違法駐車、飲酒運転が当たり前! 外国大使館の「違反金踏み倒し」ワースト1位はどの国?
ワースト1位は?
不名誉なワースト1位は、あのロシアで1826件。踏み倒し件数全体の47%と、実に約半数を占めたのだ。次いでワースト2位は中国の638件(16%)。3位はエジプトの184件。ロシア・中国の2カ国はリストを入手できた過去4年すべてで、ワーストのワンツーだった。
4位以下では、「旧ソ連諸国」と「中東」の国の多さが目立った。また、G7ではドイツやフランスが目立つ一方、国内最大級の大使館を持つアメリカは25位(14件)と少ない印象だ。イギリスは4年とも「ゼロ」で、まさに“紳士の国”だった(各国ワーストランクは「FNNプライムオンライン」でも公開しているので参照していただきたい)。
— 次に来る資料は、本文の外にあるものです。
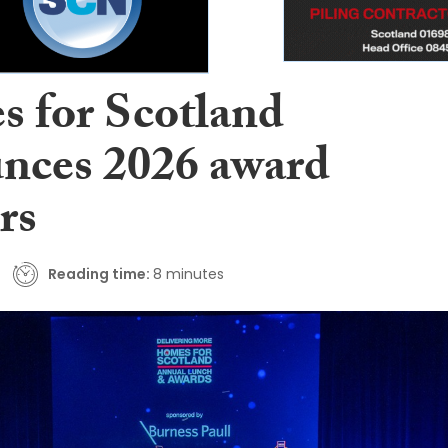
 for Scotland
nces 2026 award
rs
Reading time:
8 minutes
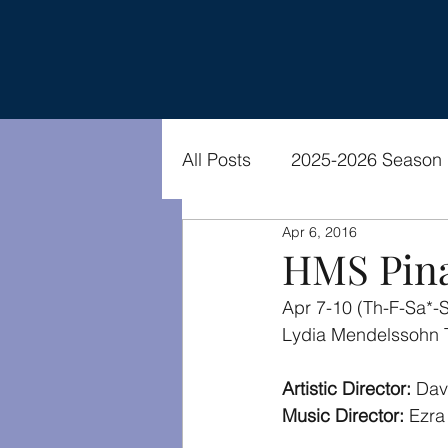
All Posts
2025-2026 Season
Apr 6, 2016
2021-2022 Season
Vide
HMS Pina
Apr 7-10 (Th-F-Sa*-
Lydia Mendelssohn 
Artistic Director: 
Dav
Music Director: 
Ezra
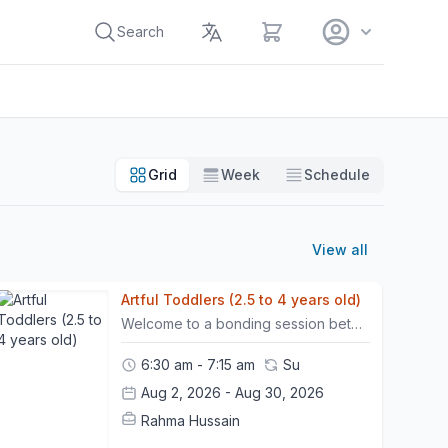
View cart
Search
Grid
Week
Schedule
View all
Artful Toddlers (2.5 to 4 years old)
Welcome to a bonding session between toddlers (ages 2.5 -4) and their guardians. Our youngest artists will explore colours and textures together while practicing their motor skills and developing their creativity and confidence. - All children must be accompanied by one adult who should be fully engaged in the activity with the toddler. - The Price of a painting package includes the child and guardian. This play session is non-refundable. However, participants may move their session once within a 24-hour prior notice.- Please arrive 10 minutes before the class begins. - Punctuality is necessary to ensure that the timeline of the session is followed and goals are met.- Once 10 minutes has passed, non present participants will be marked as "no-show" . In such cases, the workshop will be considered "used", with no option for rescheduling it.
6:30 am - 7:15 am
Su
Aug 2, 2026 - Aug 30, 2026
Rahma Hussain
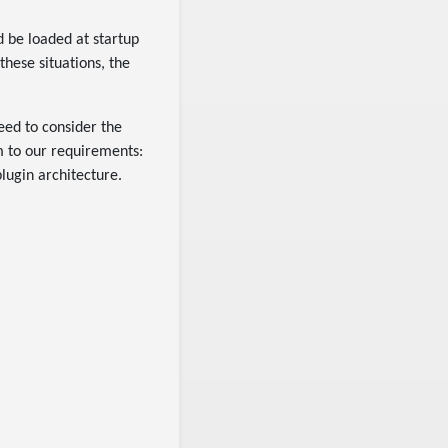
nd be loaded at startup
these situations, the
ed to consider the
 to our requirements:
lugin architecture.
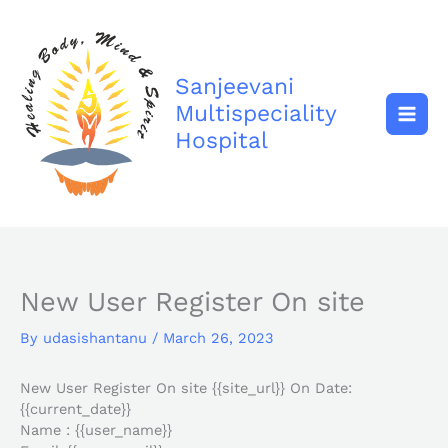
Skip
to
content
Sanjeevani
Multispeciality
Hospital
New User Register On site
By
udasishantanu
/
March 26, 2023
New User Register On site {{site_url}} On Date:
{{current_date}}
Name : {{user_name}}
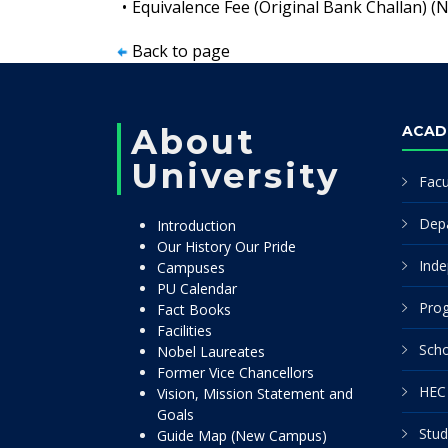
•
Equivalence Fee (Original Bank Challan) (
Back to page
About
ACAD
University
Facu
Dep
Introduction
Our History Our Pride
Inde
Campuses
PU Calendar
Pro
Fact Books
Facilities
Scho
Nobel Laureates
Former Vice Chancellors
HEC 
Vision, Mission Statement and
Goals
Stud
Guide Map (New Campus)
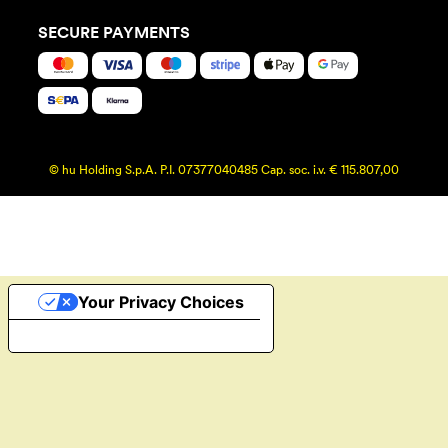
SECURE PAYMENTS
© hu Holding S.p.A. P.I. 07377040485 Cap. soc. i.v. € 115.807,00
Your Privacy Choices
Notice at collection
外交官ナンバーによる踏み倒しは、なにも世界各国の大使館が集中する都内だけの問題ではない。残念ながら領事館が置かれる地方都市でも起きている。
先に触れた警察庁のリストによると、踏み倒し計3900件のうち東京都内は3540件と最多だが、成田空港を抱える千葉県内が313件と2番目に多く、ほかにも大阪府や北海道(各11件)、新潟県(9件)、神奈川県と愛知県(各7件)、兵庫県と奈良県(各1件)でも確認されている。
酒を飲んで車に乗り込もうと…
外交官ナンバーの違法行為は、駐車違反にとどまらない。19年6月の夜、取材班は六本木周辺で連日張り込みを続け、複数の違反車を見つけた。
ロシアのナンバーの車から降りた一人の外交官は、ためらいもなく放置駐車した後、ネオン街を歩き始めた。すかさず後を追うと、案の定近くの飲食店に入った。件の外交官は店内で日本人風の男性と合流。映画に出てくるようなスパイとの情報交換の現場にも見えた。
さらに、そのロシア外交官は男性と話をしながら何かを飲み始めた。ジョッキに注がれた金色の液体。その上にはうっすらと泡も確認できる。そう、彼が口にしていたのは「生ビール」だった。酒を飲んだ後、車はどうするつもりなのだろうか。
店を出て一人で車に戻ろうとするところを直撃した。動揺する様子が見て取れるロシア外交官は「駐車は2分だけだった」と誤魔化した。飲酒についても追及すると「あれは……。ウーロン茶」とあきれたうそを重ねる始末だった。
しかし私たちが一部始終を見ていたことを告げると観念したのか、「駐車違反」と「飲酒」を認めた。外交官は急きょ友人を電話で呼んで運転させ、その場を後にした。あのまま飲酒運転をしていれば事故を引き起こす危険もあった。
ちなみに、飲酒運転には5年か3年以下の懲役又は罰金が科されるが、外交官はこれまた外交特権で、罰せられることはない。